There was something about Claire Lucas. He thought about her face. The whiteness of it. The dark circles under her eyes and her skinny neck. Just before she verbally jabbed him, she had moved slightly as if to poke him physically too. The top two buttons on her faded housedress were unbuttoned, and the right side limply flapped open. She was such a thin woman that he remembered thinking that it was strange he couldn’t see her clavicle. The skin was purple there. He had dismissed it earlier as a birthmark.
He placed his right hand on the dashboard and lowered his head. He had seen the gross manifestation of bullet-torn flesh, spurting blood, heads blown open by grenades, legs and arms that twitched after being severed. Finger
s that closed and opened on a lone hand in the middle of a road while Vietnamese women bicycled past. Holding a bandage on a severed artery in a soldier’s groin. The blood left the body with such force that it spurted over his fingers at first. He recognized the butterfly fluttering of the eyelids and the gradual relaxing of the jaws signifying the slow loss of consciousness as the man bled out. Being back in the States for a year hadn’t touched that deadening of the senses to horror. Until now. He missed it because it had become a regular feature on the human body in Vietnam and an acceptable aspect of war. But he was home now, and he saw what was supposed to be unacceptable in his own culture. The deep bruise of a punch. The swelling that hid the beauty of a woman’s collarbone.

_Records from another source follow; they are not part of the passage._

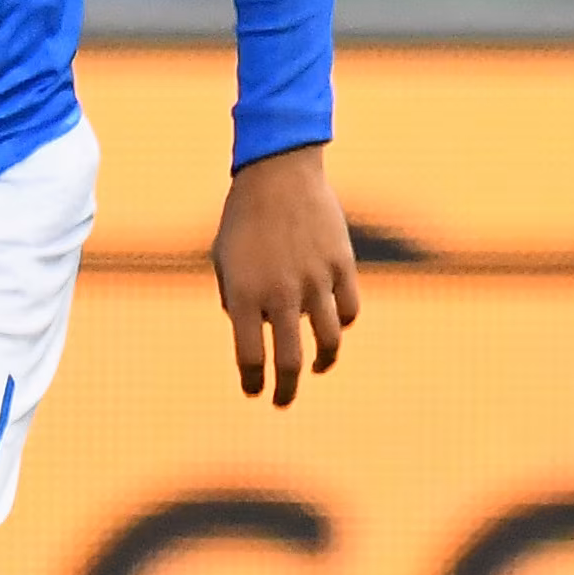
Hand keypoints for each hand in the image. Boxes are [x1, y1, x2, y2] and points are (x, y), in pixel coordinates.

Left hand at [212, 143, 358, 409]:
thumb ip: (234, 301)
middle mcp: (280, 293)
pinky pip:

Hildebrandt lifted his hand, clenched it, and hit the dashboard with his fist.
“Don’t tell me what to say! See this?” He pushed his thumb underneath his lapel so that his chaplain’s insignia was thrust forward. “I’m not supposed to lie! I’m fucking sick of lying to people. I am the chaplain! I’m supposed to tell the truth. I’m going to tell the fucking truth! That woman,” he continued yelling, “was not stupid! She knew! She has nothing! Nothing!”
Schlessinger had been about to apologize for his own outburst when Hildebrandt went off. He had never heard Hildebrandt swear and had never seen him so angry. He was simultaneously startled and remorseful. Just as he was about to attempt another apology, Hildebrandt shocked him by suddenly weeping.
Schlessinger pulled into the Morriseau driveway, parked the sedan, and got out. Hildebrandt could hear him thanking Mr. Morriseau. Could hear him making apologies for Hildebrandt’s absence. Hildebrandt kept his face down. He could not get out of the car.
They drove in silence the rest of the way to Madison.
Thirty miles into their road trip Hildebrandt realized that Marcus had spoken a truth that Hildebrandt refused to acknowledge to himself. Since landing in Nam, he didn’t believe in God. If he had gone through the motions of the Father, Son, and Holy Spirit, it was to ease the men against the very real knowledge that they were fighting for nothing but some old men’s dreams of winning the invisible. There were no holy wars. There was nothing but money and games and betrayal at the top. But at ground level, out there, brotherhood was at its finest. They would die protecting each other. He could believe in that.